On est plutôt dans l’étude de “la langue parlée dans la francophonie”, ce qui condamne l’analyse à ne rien pouvoir conclure. Est-ce que tout cela vient d’un souci de politiquement correct ?

Au point de vue technique, les études de cas qui commencent les trois sous-chapitres sont des études morphologiques ou plutôt morphophonétiques.

Il s’agit de savoir ce qui se produit, du point de vue des arrangements de sons, dans la langue étudiée, sans préjudice du sens, du type de mot, etc. Le défaut de ces études est donc de ne pas tenir compte des limites morphologiques internes des mots étudiés, limites qui ne peuvent apparaître que si on s’intéresse au sens, en faisant notamment ressortir les morphèmes. Thibault y vient un petit peu d’ailleurs quand dans l’étude du “wau” il recourt à l’étude synchronique et montre que certaines terminaisons apparaissent, à tort ou à raison, comme des morphèmes flexionnels.

Epilogue (février 2014)

Avant de lire ce cours, j’avais toujours été persuadé que les résultats hasardeux dans l’extraction des phonèmes venaient d’une confusion entre le niveau [phonétique] et le niveau /phonologique/, si fréquente chez de nombreux auteurs, qui passent allègrement de l’un à l’autre. Ce n’est pas le cas de Thibault qui prend toujours un soin extrême à différencier l’un et l’autre.
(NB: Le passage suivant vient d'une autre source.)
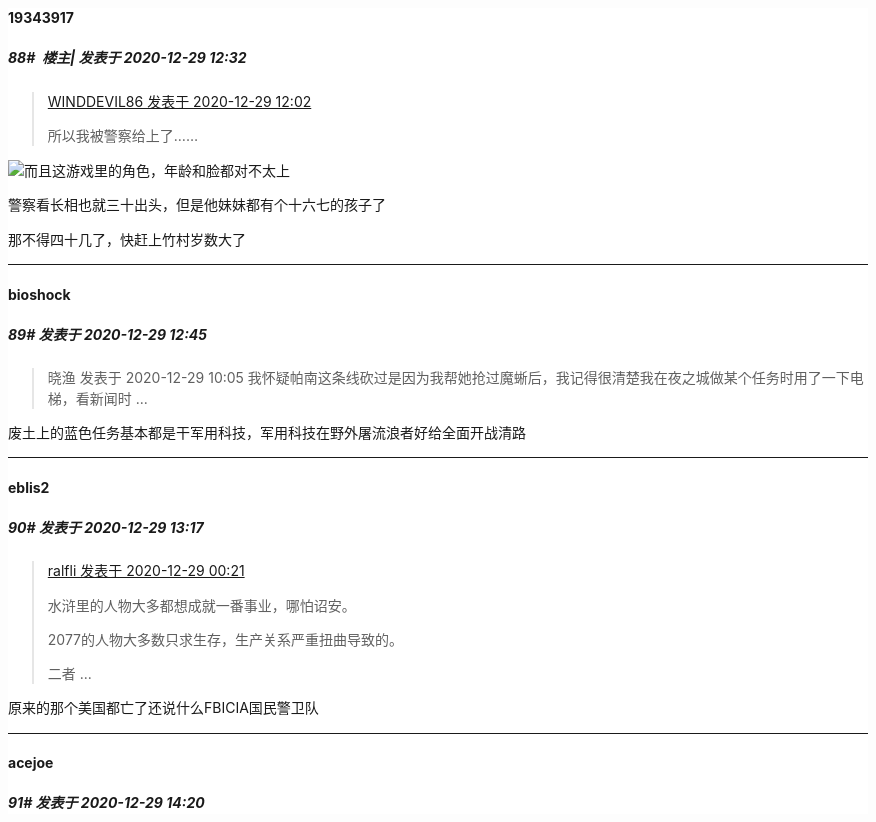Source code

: ####  19343917  
##### 88#         楼主| 发表于 2020-12-29 12:32



<blockquote><a href="httphttps://bbs.saraba1st.com/2b/forum.php?mod=redirect&amp;goto=findpost&amp;pid=49877043&amp;ptid=1980060" target="_blank">WINDDEVIL86 发表于 2020-12-29 12:02</a>

所以我被警察给上了……</blockquote>
<img src="https://static.saraba1st.com/image/smiley/face2017/130.png" referrerpolicy="no-referrer">而且这游戏里的角色，年龄和脸都对不太上


警察看长相也就三十出头，但是他妹妹都有个十六七的孩子了


那不得四十几了，快赶上竹村岁数大了







*****

####  bioshock  
##### 89#       发表于 2020-12-29 12:45



<blockquote>晓渔 发表于 2020-12-29 10:05
我怀疑帕南这条线砍过是因为我帮她抢过魔蜥后，我记得很清楚我在夜之城做某个任务时用了一下电梯，看新闻时 ...</blockquote>
废土上的蓝色任务基本都是干军用科技，军用科技在野外屠流浪者好给全面开战清路







*****

####  eblis2  
##### 90#       发表于 2020-12-29 13:17



<blockquote><a href="httphttps://bbs.saraba1st.com/2b/forum.php?mod=redirect&amp;goto=findpost&amp;pid=49873869&amp;ptid=1980060" target="_blank">ralfli 发表于 2020-12-29 00:21</a>

水浒里的人物大多都想成就一番事业，哪怕诏安。

2077的人物大多数只求生存，生产关系严重扭曲导致的。

二者 ...</blockquote>
原来的那个美国都亡了还说什么FBICIA国民警卫队







*****

####  acejoe  
##### 91#       发表于 2020-12-29 14:20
En lisant ce cours, j’ai compris que ce soin n’est pas suffisant. Dès qu’un “son” est noté phonétiquement, comme [s] par exemple, il acquiert en quelque sorte le statut de segment, et un segment tend à être vu comme un phone, le phone étant finalement toujours le “résultat” d’un phonème, fut-ce un de ses allophones…

Il conviendrait en réalité d’employer pour ce genre d’étude TROIS notation :

pour un son au statut non-déterminé : {s} par exemple

pour un phonème : /s/ bien sûr

et [s] uniquement pour les phones/allophones de phonèmes ÉTABLIS (donc à ne pas employer en début de problème).

Pour déterminer réellement le statut phonologique de telle ou telle partie d’un mot, il faut en réalité accepter de se poser la question plus en amont : si on ignore le statut phonologique d’une partie, alors on ignore le nombre de phonèmes dans ce mot. Et il faut donc réaliser que la notation phonétique (que je propose de remplacer par une notation entre accolades) ne donne pas toujours le nombre de phonèmes, ce qu’elle n’a jamais été censé faire dans aucune définition d’ailleurs.

(Une  situation comparable se produit en algèbre lorsque les élèves cherchent à remplacer “x” par une valeur chiffrée, LE PLUS VITE POSSIBLE, alors que tout l’art de l’algèbre consiste bien-entendu à le remplacer par une valeur LE PLUS TARD POSSIBLE, voire jamais.)

Quand les semi-voyelles observées phonétiquement ne sont pas des phonèmes, que devient donc le nombre de phonèmes dans ces mots  et quels sont-ils ? Thibault ne nous donne pas la réponse, pour cela il serait en effet obligé de parler d’un tabou, l’existence des diphtongues en français.